Ad ogni modo, entrambi i
modelli sono secondo Todd difettosi, perché il terziario
inevitabilmente perde contro la fabbrica di beni materiali, per cui
questo si traduce in un calo del tenore di vita delle classi medie al
quale stiamo effettivamente assistendo da parecchi anni. Dall’altro
lato nei paesi “fabbrica” il calo della fertilità si
ripercuoterà in modo grave nel benessere futuro. Da questo punto di
vista l’Italia è quella che sta peggio: industria in calo e
fertilità bassa.
In conclusione, il libro è certamente interessante e come al solito le ipotesi di Todd sono a volte ardite ma fondate su osservazioni della realtà fattuale che è difficile negare e che possono essere usate anche in altri modelli. Resta da vedere se siano veramente utili per un’analisi del mondo contemporaneo ed in particolare della posizione delle donne, o destinate a restare in un mondo degli idealtipi, soppiantate poi da altre (magari dello stesso Todd che anche in questo libro corregge alcune sue posizioni precedenti).
È importante però
riportare Il finale per il futuro prossimo, che è una speranza
ottimistica sulla fine di una inutile contrapposizione tra i sessi:
“Non abbiamo bisogno di donne piccolo-borghesi che denuncino
instancabilmente, in nome del “genere”, l’oppressione di un
sesso da parte dell’altro e demonizzino gli uomini che hanno lavorato
un po’ troppo. Ciò di cui abbiamo bisogno, ora, sono donne che
partecipino alle lotte sociali e all’organizzazione collettiva.”

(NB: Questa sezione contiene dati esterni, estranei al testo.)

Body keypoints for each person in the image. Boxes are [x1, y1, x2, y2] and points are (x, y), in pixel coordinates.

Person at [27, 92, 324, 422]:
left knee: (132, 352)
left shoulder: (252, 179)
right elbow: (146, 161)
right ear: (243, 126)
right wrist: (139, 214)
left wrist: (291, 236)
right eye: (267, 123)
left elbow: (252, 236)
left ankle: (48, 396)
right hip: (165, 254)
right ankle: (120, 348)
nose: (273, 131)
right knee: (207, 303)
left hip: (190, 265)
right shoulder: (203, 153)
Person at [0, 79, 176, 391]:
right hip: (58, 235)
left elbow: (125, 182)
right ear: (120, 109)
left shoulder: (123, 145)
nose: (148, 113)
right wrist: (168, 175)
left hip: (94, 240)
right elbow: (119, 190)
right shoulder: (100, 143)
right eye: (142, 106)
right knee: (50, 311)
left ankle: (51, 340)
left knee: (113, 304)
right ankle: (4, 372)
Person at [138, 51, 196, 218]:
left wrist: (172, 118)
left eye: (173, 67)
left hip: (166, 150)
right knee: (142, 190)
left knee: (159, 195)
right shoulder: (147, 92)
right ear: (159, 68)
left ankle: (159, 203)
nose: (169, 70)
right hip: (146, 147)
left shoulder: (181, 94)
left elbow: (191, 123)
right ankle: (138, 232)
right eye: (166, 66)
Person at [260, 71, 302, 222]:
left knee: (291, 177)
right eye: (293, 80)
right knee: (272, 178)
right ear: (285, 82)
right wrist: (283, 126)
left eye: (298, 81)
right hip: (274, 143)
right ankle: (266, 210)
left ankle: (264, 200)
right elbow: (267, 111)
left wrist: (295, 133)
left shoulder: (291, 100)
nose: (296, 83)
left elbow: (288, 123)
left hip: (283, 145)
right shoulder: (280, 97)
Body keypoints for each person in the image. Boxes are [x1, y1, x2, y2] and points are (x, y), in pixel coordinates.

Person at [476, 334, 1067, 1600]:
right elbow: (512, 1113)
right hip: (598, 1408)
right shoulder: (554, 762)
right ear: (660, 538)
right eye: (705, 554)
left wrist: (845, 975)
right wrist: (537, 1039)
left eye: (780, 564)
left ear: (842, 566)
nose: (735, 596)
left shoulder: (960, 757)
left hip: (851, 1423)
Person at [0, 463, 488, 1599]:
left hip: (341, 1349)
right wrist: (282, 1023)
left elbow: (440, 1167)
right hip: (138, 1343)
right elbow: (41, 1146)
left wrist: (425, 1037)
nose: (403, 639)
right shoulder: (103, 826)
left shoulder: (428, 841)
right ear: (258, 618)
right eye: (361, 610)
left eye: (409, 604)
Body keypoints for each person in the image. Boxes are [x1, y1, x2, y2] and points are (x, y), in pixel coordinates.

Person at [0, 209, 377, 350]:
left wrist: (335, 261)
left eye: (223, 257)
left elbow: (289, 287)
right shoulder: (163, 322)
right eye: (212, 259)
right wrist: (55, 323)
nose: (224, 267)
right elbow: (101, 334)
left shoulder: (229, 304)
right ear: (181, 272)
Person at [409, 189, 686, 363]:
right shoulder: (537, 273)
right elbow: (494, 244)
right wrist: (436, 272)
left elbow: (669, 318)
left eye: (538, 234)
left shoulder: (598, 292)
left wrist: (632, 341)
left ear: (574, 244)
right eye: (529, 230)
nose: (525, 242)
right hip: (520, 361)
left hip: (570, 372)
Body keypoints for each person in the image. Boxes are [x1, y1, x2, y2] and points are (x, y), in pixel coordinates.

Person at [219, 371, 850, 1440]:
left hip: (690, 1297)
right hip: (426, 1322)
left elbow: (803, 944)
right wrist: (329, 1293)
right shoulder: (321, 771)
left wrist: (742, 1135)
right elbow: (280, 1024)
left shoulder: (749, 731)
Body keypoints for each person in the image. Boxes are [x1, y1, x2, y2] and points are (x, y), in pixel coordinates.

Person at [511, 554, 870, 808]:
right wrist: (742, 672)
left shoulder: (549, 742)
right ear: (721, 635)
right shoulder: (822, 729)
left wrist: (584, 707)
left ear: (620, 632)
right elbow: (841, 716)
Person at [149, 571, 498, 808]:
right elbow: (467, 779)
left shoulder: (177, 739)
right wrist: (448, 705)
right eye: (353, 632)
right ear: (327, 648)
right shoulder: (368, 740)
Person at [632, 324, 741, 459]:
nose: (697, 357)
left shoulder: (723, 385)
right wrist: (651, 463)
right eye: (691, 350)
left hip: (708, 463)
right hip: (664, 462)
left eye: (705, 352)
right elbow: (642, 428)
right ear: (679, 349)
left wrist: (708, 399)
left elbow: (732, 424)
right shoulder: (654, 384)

[1] Patriarcato: esiste o no? Apriamo il dibattito, D Repubblica 4 3 2022.
[2] Per Todd, come spiega
nei capitoli sull’omosessualità, la sua accettazione è legata
alla condizione femminile, poiché le donne sono in generale più
favorevoli all’omosessualità, soprattutto maschile.
[3] Vedere Silvia Di
Lorenzo, La Grande Madre Mafia, Pratiche 1996, sulla
fratellanza mafiosa (e sorellanza: un capitolo è dedicato alle donne
di mafia). Personalmente ho avuto modo di conoscere una famiglia
“comunitaria” pakistana che vive in Italia e in cui i legami tra
fratelli e sorelle, queste ultime tutte professioniste laureate, sono
molto coesi rispetto all’esterno. Certamente gli studi di Todd
sulle strutture familiari sono importanti, ma la valutazione
dell’effettivo potere all’interno delle famiglie è molto più
difficile specialmente quando si va a sommare con gli effetti della
modernità.
[4] Emmanuel Todd,
“Mobilità geografica e ciclo di vita nell’Artois e in Toscana
nel XVIII secolo”, Annales ESC, vol. 30, n. 4, 1975, pp.
726-744.
[5] Luciana Cadahia, Per
un femminismo populista, Rogas 2023.
[6] È interessante
notare come nell’INED (l’istituto di demografia francese) tra i
ricercatori vi sono 11 donne e 1 uomo nella categoria 20-29 anni, 15
donne e 13 uomini tra 30-39 anni,14 donne e 8 uomini tra 40-49 anni e
6 donne e 3 uomini tra 50-59 anni. Gli uomini prevalgono solo oltre i
60 anni con numeri più piccoli, il totale nel 2019 è di 54 donne e
34 uomini.
[7] Per gli USA vedere The new marriage of unequals, The Atlantic, 31 3 2025.